Waller Newell has said that “In some ways, TR and Churchill have more in common with Homer and Shakespeare than they do with us.” That break has perhaps never been felt more acutely in recent history than during this bitter, divisive, circus-like election. Many people feel something has gone terribly wrong, but have difficulty describing exactly what, and what politics would ideally look like instead. It seems we have lost not only an understanding of the philosophical framework of citizenship, but the very language of virtue. We long for that which we are too morally inarticulate to voice.
Enter the words of Theodore Roosevelt. Below you’ll find a small treasury of excerpts from some of the addresses he gave during his lifetime. When you look at anthologies of all his speeches, you find that the themes he hits in these selections were the ones he offered, with only slight alterations, over and over and over again, in every town and city he visited on country-crossing whistle stop tours. You’ll likely be surprised to find how much they resonate, and yet how almost foreign this kind of rhetoric sounds. One finds it impossible to imagine any modern politician speaking this way — using this lost language of virtue, and charging citizens towards both noble ideals and practical common sense.
TR’s words call to us from the dust — challenge us to revive what we haven’t even fully realized we’re missing, and to take responsibility for that which we claim to loathe in politics.
During this election, there has been plenty of head-shaking and tsk-tsking; all that seems foul is the fault of that “other” party, those “other” people who do not share one’s values. Or the problem is the poor slate of candidates, all of whom the average voter finds repugnant to varying degrees. Yet a people invariably gets exactly the candidates it deserves, and they emerge not from one segment of the population, but from the cultural milieu to which every single individual, on every side of the aisle, contributes.
Every link one does or does not click influences the kind of media that will be produced in the future. Every willpower-exercising point of etiquette one chooses to either uphold or skip impacts our culture’s ability to delay gratification — to choose long-term gains over short-terms satisfactions. Indeed every time you say “please” and “thank you,” or answer a text while someone is trying to talk to you, you either strengthen or weaken the future of democracy. No kidding; if you don’t understand why, then read this article.
TR understood. He knew that unless the majority of individual citizens educated themselves thoroughly, acted decently, and lived virtuously — unless the nation maintained a “high average of citizenship” — the republican experiment would fail.
As this election comes to an end, and we look towards what is to come, let us reflect on his words, and spend less time tsking others, and more time contemplating how we ourselves might become better, and strengthen the character of our friends, families, co-workers, and communities. So that in an election still hence, we might again get exactly the candidates we deserve, and yet have a very different problem than the one we currently face — the opportunity to choose between the greater of two goods.
Theodore Roosevelt on Citizenship
AT MILWAUKEE, WI, APRIL 3, 1903
I appeal for the qualities that tell for good citizenship. They are many. But after all, they come down chiefly into three categories. In the first place honesty and decency — I use the words in their widest significance; not merely the honesty that refrains from theft; but the aggressive honesty that will not see a wrong without trying to right it.

== Task goal ==
Please write the next part of the piece on Theodore Roosevelt and citizenship, starting right after its last sentence.

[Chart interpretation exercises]
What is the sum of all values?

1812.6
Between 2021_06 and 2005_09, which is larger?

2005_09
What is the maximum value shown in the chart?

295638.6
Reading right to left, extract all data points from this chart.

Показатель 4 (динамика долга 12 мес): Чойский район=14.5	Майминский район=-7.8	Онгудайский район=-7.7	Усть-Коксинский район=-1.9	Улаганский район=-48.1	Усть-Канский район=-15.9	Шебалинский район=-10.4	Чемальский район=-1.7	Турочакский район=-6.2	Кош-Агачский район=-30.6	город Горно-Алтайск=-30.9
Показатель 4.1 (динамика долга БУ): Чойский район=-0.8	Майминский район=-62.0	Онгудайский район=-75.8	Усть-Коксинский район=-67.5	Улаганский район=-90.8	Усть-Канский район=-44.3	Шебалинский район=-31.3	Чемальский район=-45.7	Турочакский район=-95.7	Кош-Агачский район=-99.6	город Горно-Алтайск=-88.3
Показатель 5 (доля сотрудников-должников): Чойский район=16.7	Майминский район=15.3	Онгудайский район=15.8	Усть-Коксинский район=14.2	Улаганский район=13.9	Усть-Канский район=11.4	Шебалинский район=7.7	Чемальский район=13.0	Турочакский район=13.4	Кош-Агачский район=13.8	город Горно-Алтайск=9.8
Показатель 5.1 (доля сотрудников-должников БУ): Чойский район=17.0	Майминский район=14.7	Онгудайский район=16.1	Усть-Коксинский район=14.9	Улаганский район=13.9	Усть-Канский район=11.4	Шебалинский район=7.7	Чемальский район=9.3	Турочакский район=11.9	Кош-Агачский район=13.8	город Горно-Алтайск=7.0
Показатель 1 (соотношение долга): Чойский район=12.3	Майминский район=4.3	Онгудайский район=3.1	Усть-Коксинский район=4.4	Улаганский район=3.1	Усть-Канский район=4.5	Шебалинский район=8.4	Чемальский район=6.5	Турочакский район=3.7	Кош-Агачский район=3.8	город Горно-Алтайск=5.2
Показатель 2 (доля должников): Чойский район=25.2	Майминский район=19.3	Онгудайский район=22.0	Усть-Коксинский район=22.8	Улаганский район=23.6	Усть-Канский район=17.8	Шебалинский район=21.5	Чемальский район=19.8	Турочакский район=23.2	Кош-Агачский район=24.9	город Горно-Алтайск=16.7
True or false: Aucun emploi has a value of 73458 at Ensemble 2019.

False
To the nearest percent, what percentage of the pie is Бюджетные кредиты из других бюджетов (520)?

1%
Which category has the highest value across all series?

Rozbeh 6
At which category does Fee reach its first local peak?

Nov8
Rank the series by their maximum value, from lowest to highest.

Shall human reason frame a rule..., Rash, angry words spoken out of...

== Response area ==
That first. But by itself that is not enough. No matter how honest a man may be, if he is timid, there is but little chance of his being useful to the body politic. In addition to honesty you must have strength and courage. We live in a rough world, and good work in it can be done only by those who are not afraid to step down into the hurly burly to do their part in the dust and smoke of the arena. The man who is a good man, but who stays at home in his own parlor, is of small use. It is easy enough to be good, if you lead the cloistered life, which is absolutely free from temptation to do evil because there is no chance to do it.
In addition to honesty and decency you need courage and strength. You need not only the virtues that teach you to refrain from wrong doing, but the virtues that teach you positively and aggressively to do right. You have to have those, too. And if you have got them, still it is not enough. You are valueless without them; you are valueless as a citizen unless you are both honest and brave, but if, in addition to that, you are a natural born fool, may the Lord be with you.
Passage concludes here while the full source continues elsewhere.